── Record extracts
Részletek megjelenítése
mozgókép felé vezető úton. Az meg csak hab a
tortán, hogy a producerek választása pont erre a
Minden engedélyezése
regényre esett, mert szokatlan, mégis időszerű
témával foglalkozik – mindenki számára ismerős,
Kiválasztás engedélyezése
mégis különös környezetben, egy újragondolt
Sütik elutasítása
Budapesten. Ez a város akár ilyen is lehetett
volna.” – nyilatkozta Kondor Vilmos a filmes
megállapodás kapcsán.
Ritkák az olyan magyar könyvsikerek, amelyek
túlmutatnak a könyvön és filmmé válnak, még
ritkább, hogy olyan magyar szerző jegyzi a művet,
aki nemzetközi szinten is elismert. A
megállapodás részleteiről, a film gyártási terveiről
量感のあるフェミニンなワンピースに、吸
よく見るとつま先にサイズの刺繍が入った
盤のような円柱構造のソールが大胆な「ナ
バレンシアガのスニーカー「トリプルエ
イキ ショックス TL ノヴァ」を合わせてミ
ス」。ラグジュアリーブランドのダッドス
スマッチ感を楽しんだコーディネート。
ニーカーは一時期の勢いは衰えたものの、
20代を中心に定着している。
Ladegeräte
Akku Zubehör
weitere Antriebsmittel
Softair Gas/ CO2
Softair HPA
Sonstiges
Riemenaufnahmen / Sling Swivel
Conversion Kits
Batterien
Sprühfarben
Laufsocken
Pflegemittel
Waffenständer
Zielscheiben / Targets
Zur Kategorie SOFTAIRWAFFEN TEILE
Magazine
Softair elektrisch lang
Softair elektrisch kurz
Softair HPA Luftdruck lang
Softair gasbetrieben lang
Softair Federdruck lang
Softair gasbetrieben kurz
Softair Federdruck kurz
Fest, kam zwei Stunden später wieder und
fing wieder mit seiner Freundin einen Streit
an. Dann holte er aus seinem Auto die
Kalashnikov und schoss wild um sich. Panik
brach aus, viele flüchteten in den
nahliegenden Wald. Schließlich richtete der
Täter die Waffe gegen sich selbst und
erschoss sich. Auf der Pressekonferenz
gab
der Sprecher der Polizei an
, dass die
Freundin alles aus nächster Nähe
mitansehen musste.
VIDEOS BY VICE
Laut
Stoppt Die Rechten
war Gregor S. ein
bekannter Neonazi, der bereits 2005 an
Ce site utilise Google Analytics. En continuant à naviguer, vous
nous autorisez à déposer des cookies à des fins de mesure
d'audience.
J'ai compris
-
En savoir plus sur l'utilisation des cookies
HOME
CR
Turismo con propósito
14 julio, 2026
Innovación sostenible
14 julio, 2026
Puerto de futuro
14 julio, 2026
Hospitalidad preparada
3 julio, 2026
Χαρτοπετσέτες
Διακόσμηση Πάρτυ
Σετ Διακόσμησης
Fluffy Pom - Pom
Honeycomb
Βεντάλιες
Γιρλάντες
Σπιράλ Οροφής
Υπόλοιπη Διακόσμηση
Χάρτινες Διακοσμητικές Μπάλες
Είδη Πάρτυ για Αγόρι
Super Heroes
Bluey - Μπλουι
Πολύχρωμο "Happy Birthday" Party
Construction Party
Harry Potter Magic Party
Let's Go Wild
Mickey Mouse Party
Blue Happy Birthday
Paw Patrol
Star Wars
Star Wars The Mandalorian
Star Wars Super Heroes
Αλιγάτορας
────
| Work request |
Please repeat the rows word for word, beginning with the first line and stopping after the line that contains "brach aus, viele flüchteten in den".

| Written answer |
Részletek megjelenítése
mozgókép felé vezető úton. Az meg csak hab a
tortán, hogy a producerek választása pont erre a
Minden engedélyezése
regényre esett, mert szokatlan, mégis időszerű
témával foglalkozik – mindenki számára ismerős,
Kiválasztás engedélyezése
mégis különös környezetben, egy újragondolt
Sütik elutasítása
Budapesten. Ez a város akár ilyen is lehetett
volna.” – nyilatkozta Kondor Vilmos a filmes
megállapodás kapcsán.
Ritkák az olyan magyar könyvsikerek, amelyek
túlmutatnak a könyvön és filmmé válnak, még
ritkább, hogy olyan magyar szerző jegyzi a művet,
aki nemzetközi szinten is elismert. A
megállapodás részleteiről, a film gyártási terveiről
量感のあるフェミニンなワンピースに、吸
よく見るとつま先にサイズの刺繍が入った
盤のような円柱構造のソールが大胆な「ナ
バレンシアガのスニーカー「トリプルエ
イキ ショックス TL ノヴァ」を合わせてミ
ス」。ラグジュアリーブランドのダッドス
スマッチ感を楽しんだコーディネート。
ニーカーは一時期の勢いは衰えたものの、
20代を中心に定着している。
Ladegeräte
Akku Zubehör
weitere Antriebsmittel
Softair Gas/ CO2
Softair HPA
Sonstiges
Riemenaufnahmen / Sling Swivel
Conversion Kits
Batterien
Sprühfarben
Laufsocken
Pflegemittel
Waffenständer
Zielscheiben / Targets
Zur Kategorie SOFTAIRWAFFEN TEILE
Magazine
Softair elektrisch lang
Softair elektrisch kurz
Softair HPA Luftdruck lang
Softair gasbetrieben lang
Softair Federdruck lang
Softair gasbetrieben kurz
Softair Federdruck kurz
Fest, kam zwei Stunden später wieder und
fing wieder mit seiner Freundin einen Streit
an. Dann holte er aus seinem Auto die
Kalashnikov und schoss wild um sich. Panik
brach aus, viele flüchteten in den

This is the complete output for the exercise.